- [WHAT TO DO]:
- A) Copy, word for word, the section of the N.E.A.T. article that opens with the words containing "While this type" and closes with "Non-Exercise Activity Thermogenesis.".
- B) Resume the N.E.A.T. article after its last line, "Find excuses to take the stairs."

- [GIVEN PASSAGE]:

□ □ □ □ □ □ □

For years, we have been told of the benefits of physical activity…people who exercise live longer and healthier lives than people who don’t. This message has always been based on structured exercise at a moderate or vigorous level for at least 30 minutes, five days per week.
While this type of intense exercise has HUGE health benefits, a growing amount of evidence is suggesting that accumulating short bouts of low-intensity activity daily can also have substantial health benefits. This low-intensity activity is known as N.E.A.T.™ or Non-Exercise Activity Thermogenesis.
“Low-intensity activity can be anything that’s not sedentary and gets the body moving like walking, gardening, playing with the kids in the yard or just standing,” says Trish King, Chester County mother of three and Registered Dietitian.* She adds, “It all counts and the evidence is mounting that N.E.A.T. can burn an average of 330 extra calories per day.”
So how can you increase your N.E.A.T. levels? Luckily it’s not very hard. We’re happy to share a few ideas of how to sneak in some extra activity.
Buy a pedometer.
This is a great way to check your activity level. Each week, try to increase your daily step count by 1,000 steps. (A total of 10,000 steps/day is a healthy goal.) Having step competitions with co-workers or neighbors is a great way to increase your physical activity.
Find excuses to take the stairs.

□ □ □ □ □ □ □

- [DATA LISTING]:
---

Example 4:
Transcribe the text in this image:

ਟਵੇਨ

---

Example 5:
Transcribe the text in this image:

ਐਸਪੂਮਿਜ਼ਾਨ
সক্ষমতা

□ □ □ □ □ □ □

- [ANSWERS TO THE PROBLEMS]:
- A)
While this type of intense exercise has HUGE health benefits, a growing amount of evidence is suggesting that accumulating short bouts of low-intensity activity daily can also have substantial health benefits. This low-intensity activity is known as N.E.A.T.™ or Non-Exercise Activity Thermogenesis.

- B)
You don’t have to walk up 20 flights of stairs to make it worthwhile, try walking up one flight and down two at work. At home, take smaller armfuls of items up or down the steps so you can increase the number of times you need take the stairs. Build up to more as you feel comfortable.
Walk or bike to work or when running errands. If you must drive, park as far from the door as possible.
Have “walk” meetings.
Think of all the times you need to have a 5-10 minute chat with a co-worker or fellow school volunteer. Instead of doing it at a desk or the kitchen table, take a casual stroll.
Walk at lunch time.
A 10- to 20-minute walk on a daily basis can add up over time.
The overall goal of N.E.A.T. or any exercise at any level is to simply move more. The more you move, the more calories you burn. The more calories you burn daily, the more you are able to work toward or maintain a healthy body weight.
[N.E.A.T. is the scientific term for energy expended during everyday activities, not including sleeping, eating or sports-oriented exercise. The N.E.A.T. concept is attributed to the research of James S. Levine, MD, PhD, of the Mayo Clinic.]
* Trish King, RD, CDE, is a Nutrition and Diabetes Educator for The Chester County Hospital and Health System. A resident of Chester County, she is a mother of three children. While her older boys – ages 10 and 12 – are playing baseball, Trish gets in her extra steps by chasing her youngest – age 3 – on the sideline.